TEXT START

KDD Cup 2018 Call for Proposals

We are looking for strong proposals that have a novel and motivated goal, a broad business impact, a rigid and fair setup, a challenging yet manageable task, and domain accessibility to the general public.

By Ron Bekkerman, Hang Zhang, and Jeong-Yoon Lee, KDD Cup 2018 Co-chairs.

This Call for Proposals invites industrial or academic institutions to submit their proposals for organizing the 2018 KDD Cup competition. Since 1997, KDD Cup has been the premier annual Data Mining competition held in conjunction with the ACM SIGKDD conference on Knowledge Discovery and Data Mining.

London KDD-2018 will take place in London, UK in August 2018. The KDD Cup competition is anticipated to last for 2-4 months, and the winners will be notified by mid-June. The winners will be honored at the KDD conference opening ceremony and will present their solutions at the KDD Cup workshop during the conference. The winners are expected to be monetarily rewarded, with the first prize being in the ballpark of ten thousand dollars.

We are looking for strong proposals that meet the following requirements: a novel and motivated goal, a broad business impact, a rigid and fair setup, a challenging yet manageable task, and domain accessibility to the general public.

awards 1. A novel and motivated goal. Of a particular interest are tasks that imply machine learning solutions different from the traditional KDD Cup setting (an ensemble of classifiers is learned on a given training set to obtain a high-quality classification result on a held-out test set). Examples of non-traditional setups would be incrementally arriving data and evaluation on the accumulated error; prediction given a limited amount of resources; learning with mostly unlabeled data; addressing cold-start issues in learning;learning over multiple types of data; applications of deep learning models etc.

2. A broad business impact. We encourage organizers to ponder on a practical challenge that has a potential to be deployed in a real-world application and get appreciated by millions of customers.

TEXT END

TASK A: Reproduce the records verbatim from their first line through the line containing "### Asian Investors", with both of those lines included.
The text and the records have no connection to each other.

EXTRACTED DATA START

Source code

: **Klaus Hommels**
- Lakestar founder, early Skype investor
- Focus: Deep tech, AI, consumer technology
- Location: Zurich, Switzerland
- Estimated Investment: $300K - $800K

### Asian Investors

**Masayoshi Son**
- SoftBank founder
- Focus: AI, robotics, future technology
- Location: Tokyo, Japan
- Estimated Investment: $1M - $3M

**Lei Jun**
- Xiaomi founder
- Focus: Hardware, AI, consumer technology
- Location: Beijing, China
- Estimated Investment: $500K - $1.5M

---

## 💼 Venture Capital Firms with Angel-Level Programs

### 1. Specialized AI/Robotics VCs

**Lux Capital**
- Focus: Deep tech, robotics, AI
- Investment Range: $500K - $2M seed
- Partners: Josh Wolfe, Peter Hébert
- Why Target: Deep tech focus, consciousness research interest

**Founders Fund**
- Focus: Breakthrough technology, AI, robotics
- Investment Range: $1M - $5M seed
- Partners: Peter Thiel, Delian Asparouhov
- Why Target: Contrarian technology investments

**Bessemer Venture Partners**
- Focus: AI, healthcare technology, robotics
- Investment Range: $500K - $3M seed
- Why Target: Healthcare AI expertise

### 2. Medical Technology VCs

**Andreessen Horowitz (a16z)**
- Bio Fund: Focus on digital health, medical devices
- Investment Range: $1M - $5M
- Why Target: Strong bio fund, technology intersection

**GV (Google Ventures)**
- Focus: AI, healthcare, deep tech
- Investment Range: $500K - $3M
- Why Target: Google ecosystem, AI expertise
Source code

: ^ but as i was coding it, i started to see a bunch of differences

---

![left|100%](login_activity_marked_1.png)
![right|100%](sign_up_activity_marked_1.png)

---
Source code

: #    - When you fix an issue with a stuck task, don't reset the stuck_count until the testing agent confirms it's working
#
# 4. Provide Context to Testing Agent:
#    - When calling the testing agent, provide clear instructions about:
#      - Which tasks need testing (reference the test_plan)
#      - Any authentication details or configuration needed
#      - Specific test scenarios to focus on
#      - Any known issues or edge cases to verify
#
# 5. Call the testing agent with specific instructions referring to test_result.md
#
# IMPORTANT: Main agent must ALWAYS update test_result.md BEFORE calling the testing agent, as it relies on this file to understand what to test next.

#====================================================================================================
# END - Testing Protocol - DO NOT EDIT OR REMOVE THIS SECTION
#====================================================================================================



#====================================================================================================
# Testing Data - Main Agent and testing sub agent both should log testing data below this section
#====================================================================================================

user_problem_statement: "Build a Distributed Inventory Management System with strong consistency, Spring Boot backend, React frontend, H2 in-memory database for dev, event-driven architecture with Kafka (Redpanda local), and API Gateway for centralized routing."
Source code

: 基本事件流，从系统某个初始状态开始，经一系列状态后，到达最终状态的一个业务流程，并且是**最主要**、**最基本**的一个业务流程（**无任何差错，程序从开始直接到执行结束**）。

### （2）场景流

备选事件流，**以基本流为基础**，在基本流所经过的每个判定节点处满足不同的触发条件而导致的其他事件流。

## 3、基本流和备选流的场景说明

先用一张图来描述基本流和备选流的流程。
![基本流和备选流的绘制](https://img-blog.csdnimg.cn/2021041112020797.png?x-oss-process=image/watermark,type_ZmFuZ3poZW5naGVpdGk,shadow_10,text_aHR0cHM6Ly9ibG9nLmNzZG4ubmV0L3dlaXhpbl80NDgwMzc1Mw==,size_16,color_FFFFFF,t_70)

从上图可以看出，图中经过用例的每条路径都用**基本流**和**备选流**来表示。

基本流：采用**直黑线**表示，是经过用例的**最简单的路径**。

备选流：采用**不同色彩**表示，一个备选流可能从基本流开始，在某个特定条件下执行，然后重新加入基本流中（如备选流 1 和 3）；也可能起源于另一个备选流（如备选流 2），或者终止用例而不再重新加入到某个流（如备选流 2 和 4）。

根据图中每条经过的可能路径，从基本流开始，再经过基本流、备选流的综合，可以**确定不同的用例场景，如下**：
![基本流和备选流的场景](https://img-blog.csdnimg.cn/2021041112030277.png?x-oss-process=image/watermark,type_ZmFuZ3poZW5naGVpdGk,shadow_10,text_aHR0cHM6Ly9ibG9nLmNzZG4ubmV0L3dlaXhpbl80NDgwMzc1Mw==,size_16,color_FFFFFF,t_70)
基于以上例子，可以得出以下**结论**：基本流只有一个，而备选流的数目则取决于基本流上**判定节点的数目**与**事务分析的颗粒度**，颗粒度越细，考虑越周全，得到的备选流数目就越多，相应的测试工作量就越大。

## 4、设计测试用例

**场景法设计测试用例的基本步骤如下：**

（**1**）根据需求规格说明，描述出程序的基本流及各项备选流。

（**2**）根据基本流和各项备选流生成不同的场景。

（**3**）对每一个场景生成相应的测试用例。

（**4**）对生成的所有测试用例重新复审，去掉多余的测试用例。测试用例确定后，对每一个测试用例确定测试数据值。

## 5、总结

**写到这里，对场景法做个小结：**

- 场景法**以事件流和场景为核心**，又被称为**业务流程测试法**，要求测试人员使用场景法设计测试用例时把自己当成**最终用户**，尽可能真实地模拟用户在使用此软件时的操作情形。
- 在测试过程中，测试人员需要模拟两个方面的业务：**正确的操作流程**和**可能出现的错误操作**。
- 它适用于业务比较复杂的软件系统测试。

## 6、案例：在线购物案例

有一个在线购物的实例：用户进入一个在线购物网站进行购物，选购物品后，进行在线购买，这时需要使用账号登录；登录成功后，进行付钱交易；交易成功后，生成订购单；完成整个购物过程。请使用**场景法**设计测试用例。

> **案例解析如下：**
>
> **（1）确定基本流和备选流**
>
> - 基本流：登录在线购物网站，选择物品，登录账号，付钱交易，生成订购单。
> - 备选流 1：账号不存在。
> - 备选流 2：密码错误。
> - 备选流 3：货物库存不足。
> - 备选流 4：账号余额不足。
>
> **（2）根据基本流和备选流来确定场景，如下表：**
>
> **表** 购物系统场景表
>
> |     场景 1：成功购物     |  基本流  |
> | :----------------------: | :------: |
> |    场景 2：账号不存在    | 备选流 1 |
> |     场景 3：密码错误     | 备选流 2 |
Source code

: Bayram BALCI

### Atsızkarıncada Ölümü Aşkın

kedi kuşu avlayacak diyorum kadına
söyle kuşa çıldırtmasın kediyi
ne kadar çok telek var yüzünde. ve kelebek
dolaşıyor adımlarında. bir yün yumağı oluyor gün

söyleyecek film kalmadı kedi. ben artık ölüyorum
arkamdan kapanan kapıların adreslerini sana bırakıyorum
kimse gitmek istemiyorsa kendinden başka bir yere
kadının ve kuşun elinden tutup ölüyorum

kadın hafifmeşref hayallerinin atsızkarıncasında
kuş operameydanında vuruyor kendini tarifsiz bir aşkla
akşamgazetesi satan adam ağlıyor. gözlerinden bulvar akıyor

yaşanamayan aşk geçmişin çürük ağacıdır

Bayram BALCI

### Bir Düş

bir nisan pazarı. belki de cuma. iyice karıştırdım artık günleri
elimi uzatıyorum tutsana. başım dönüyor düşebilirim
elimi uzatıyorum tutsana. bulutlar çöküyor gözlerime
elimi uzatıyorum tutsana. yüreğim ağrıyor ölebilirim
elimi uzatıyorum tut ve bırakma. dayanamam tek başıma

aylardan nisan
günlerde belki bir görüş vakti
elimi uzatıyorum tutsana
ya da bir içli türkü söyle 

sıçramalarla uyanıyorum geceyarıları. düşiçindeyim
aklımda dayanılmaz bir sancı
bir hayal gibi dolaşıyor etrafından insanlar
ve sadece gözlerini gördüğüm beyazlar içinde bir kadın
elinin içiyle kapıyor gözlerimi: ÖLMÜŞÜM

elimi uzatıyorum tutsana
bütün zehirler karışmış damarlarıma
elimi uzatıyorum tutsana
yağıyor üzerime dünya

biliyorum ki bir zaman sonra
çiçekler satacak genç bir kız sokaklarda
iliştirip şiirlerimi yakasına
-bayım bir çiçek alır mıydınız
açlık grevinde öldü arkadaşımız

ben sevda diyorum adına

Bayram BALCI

EXTRACTED DATA END

TASK B: In the KDD Cup 2018 call for proposals, where and when is KDD-2018 scheduled to take place?

TASK OUTPUT A:
Source code

: **Klaus Hommels**
- Lakestar founder, early Skype investor
- Focus: Deep tech, AI, consumer technology
- Location: Zurich, Switzerland
- Estimated Investment: $300K - $800K

### Asian Investors

TASK OUTPUT B: In London, UK, in August 2018.